Though negotiations between the top brass of R.J. Reynolds Tobacco Company and Prof. Charles J. Arntzen, Ph.D. – the inventor of the Ebola cure ZMapp while working at Mapp Biopharmaceutical.Inc. – is probably yet to happen or yet to get the press coverage it rightfully deserves, it is now a well-known fact that the tobacco plant derived ZMapp is, at present, the most effective and most economically viable to produce cure for Ebola. Thanks to Professor Arntzen “toying with the tobacco mosaic virus – the virus that causes the tobacco mosaic disease – during the last eight years that was originally intended as a cure for cystic fibrosis, the genetically modified tobacco sourced ZMapp has recently proved its worth for saving the lives of Ebola infected healthcare volunteers Dr. Kent Brantly and Nancy Writebol. 

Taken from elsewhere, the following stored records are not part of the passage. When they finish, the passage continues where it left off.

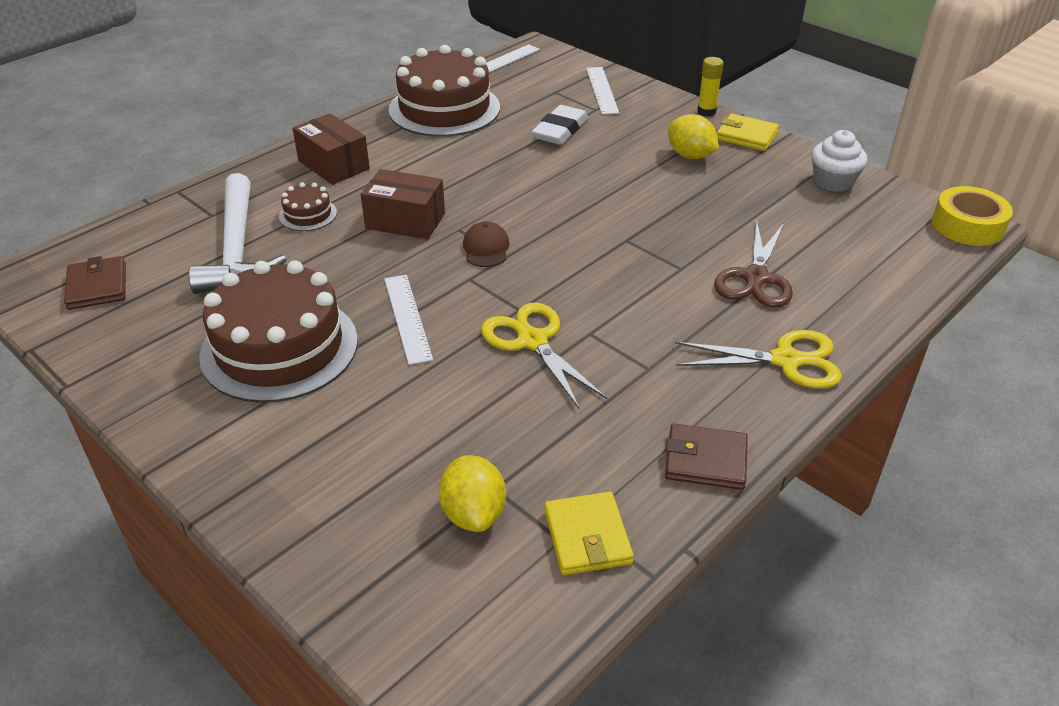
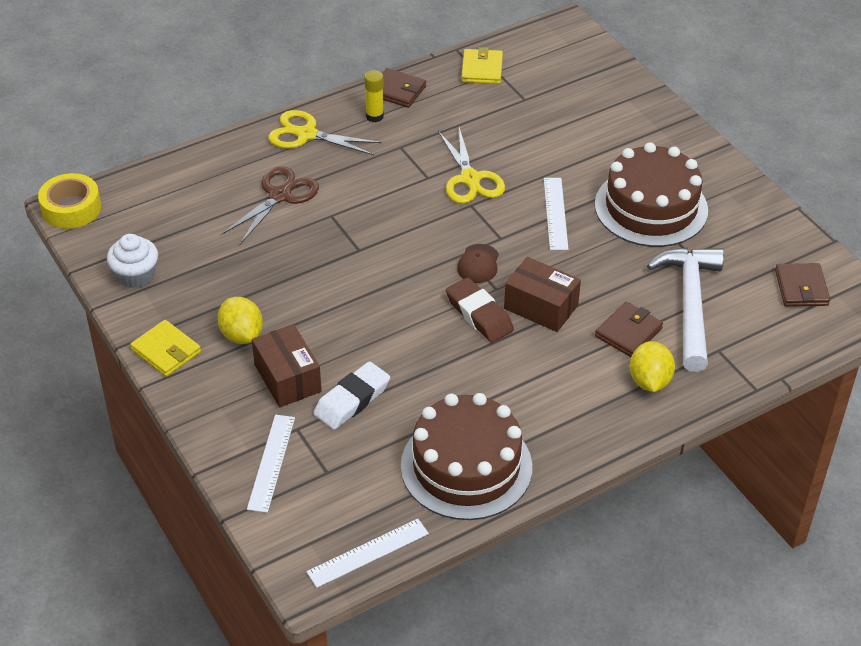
camera: 165 degrees left, 5 degrees up
brown cake [279,182,337,231] -> brown wallet [595,302,663,357]
brown box [292,113,370,185] -> brown box moved to [252,324,322,407]
yellow lemon [439,455,506,532] -> yellow lemon moved to [630,341,675,392]
yellow glue stick [697,57,724,117] -> yellow glue stick moved to [364,70,384,122]
none -> brown eraser [446,277,514,343]

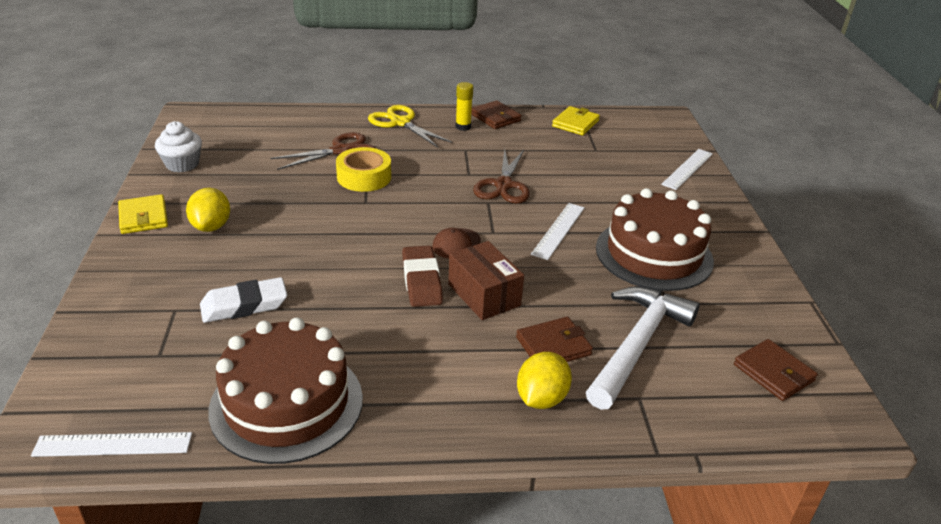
camera: 25 degrees right, 10 degrees down
yellow tape [38,173,101,229] -> yellow tape moved to [336,147,391,192]
white ruler [247,415,295,513] -> white ruler moved to [661,149,713,190]
brown box [252,324,322,407] -> none
yellow scissors [438,128,505,204] -> brown scissors [473,149,530,203]
brown wallet [775,263,830,307] -> brown wallet turned 60 degrees counterclockwise [734,339,818,401]

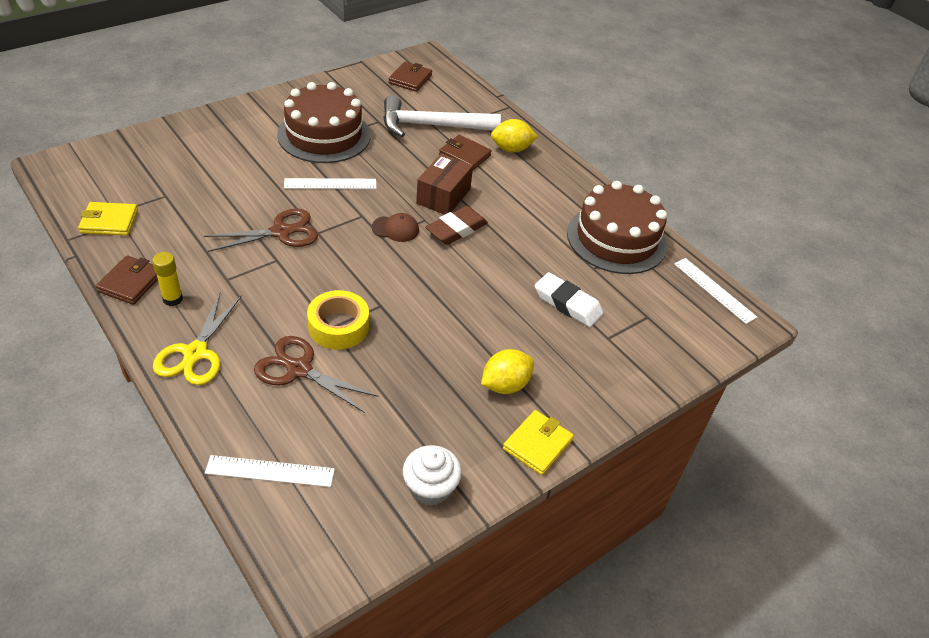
camera: 125 degrees left, 10 degrees up
white ruler [661,149,713,190] -> white ruler moved to [205,455,335,487]

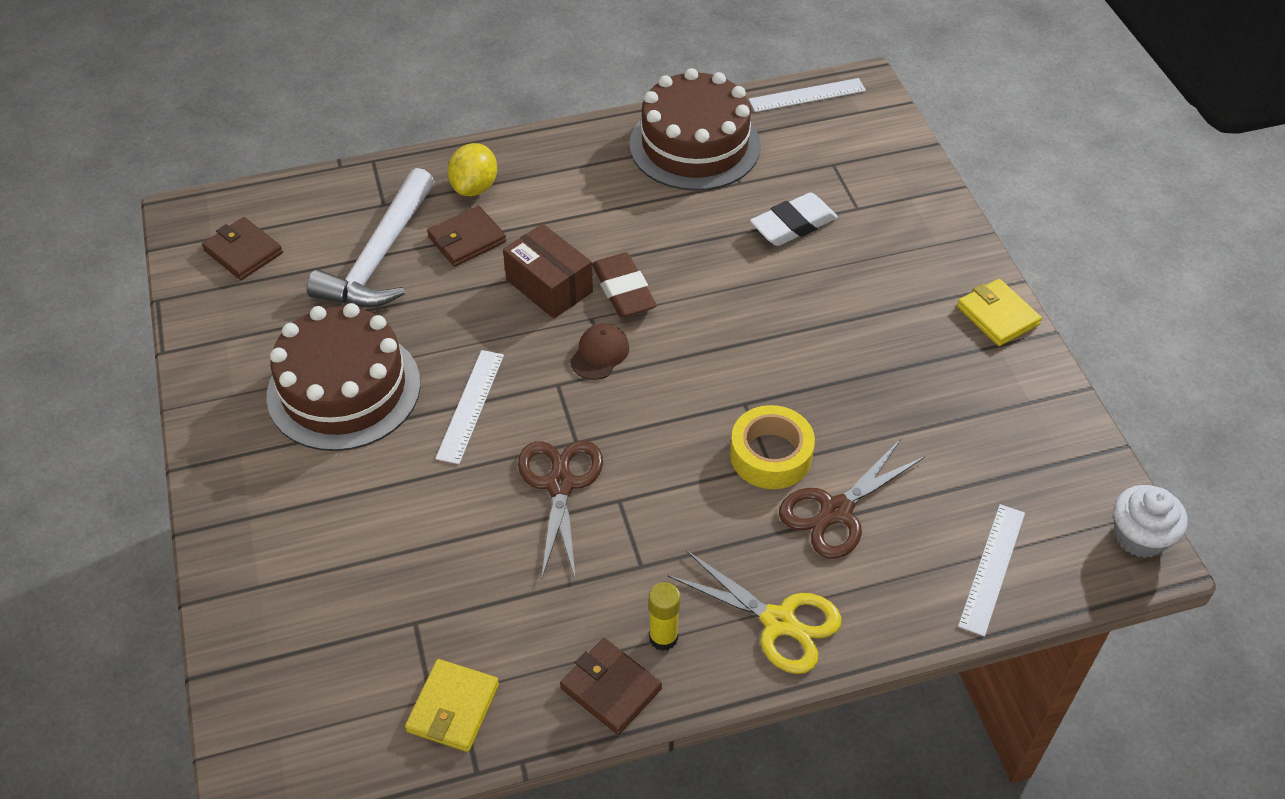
camera: 65 degrees left, 5 degrees up
white cupcake [403,445,462,506] -> white cupcake moved to [1113,485,1188,558]
yellow lemon [481,349,534,394] -> none

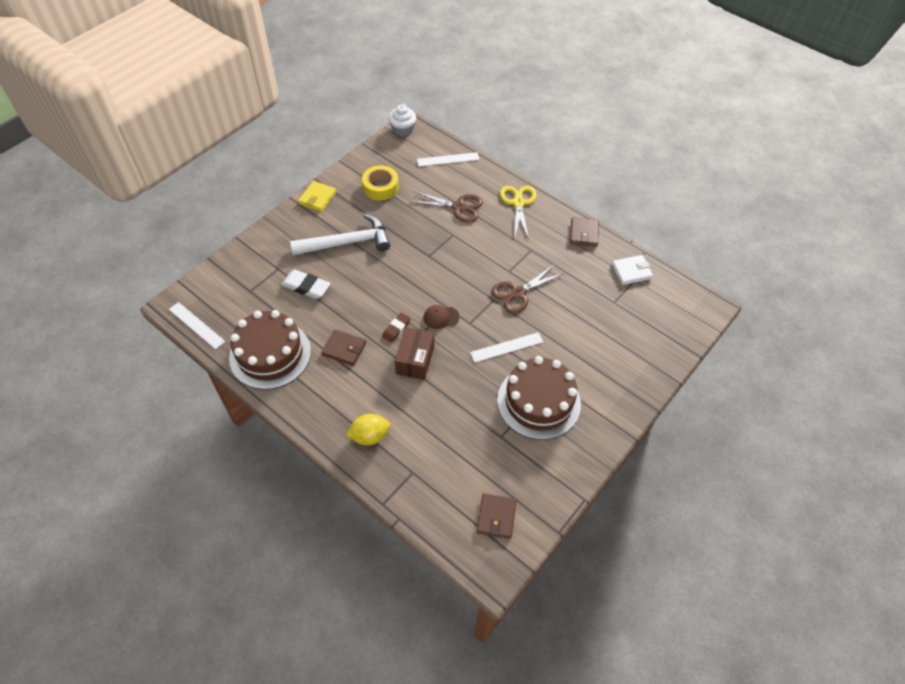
camera: 125 degrees left, 5 degrees up
white hammer [307,168,435,307] -> white hammer moved to [290,214,390,255]
yellow wallet [405,659,499,752] -> white wallet [612,255,653,285]
brown wallet [427,206,506,267] -> brown wallet moved to [321,329,366,366]
brown eraser [592,253,657,318] -> brown eraser [382,313,411,343], size x0.65
yellow glue stick [649,582,680,651] -> none
yellow tape [730,405,815,489] -> yellow tape moved to [362,165,399,201]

From the global pharmaceutical industry’s perspective, even though Ebola the disease was discovered back in 1976, the search for a cure / vaccine was never pursued with the current fervor because only a handful people got affected by the disease in the extremely remote parts of Africa and the unfortunate Ebola sufferers at the time died before they managed to infect other people. In short, making an Ebola vaccine / cure back in 1976 is considered not economically viable by the world’s pharmaceutical industry. Even though the next batch of ZMapp are yet to be “pharmed” from the next harvest of genetically modified tobacco plants, the “competing” Ebola vaccine that has a planned 3,000 doses for 2015 has an effectiveness that is still in question in comparison to ZMapp.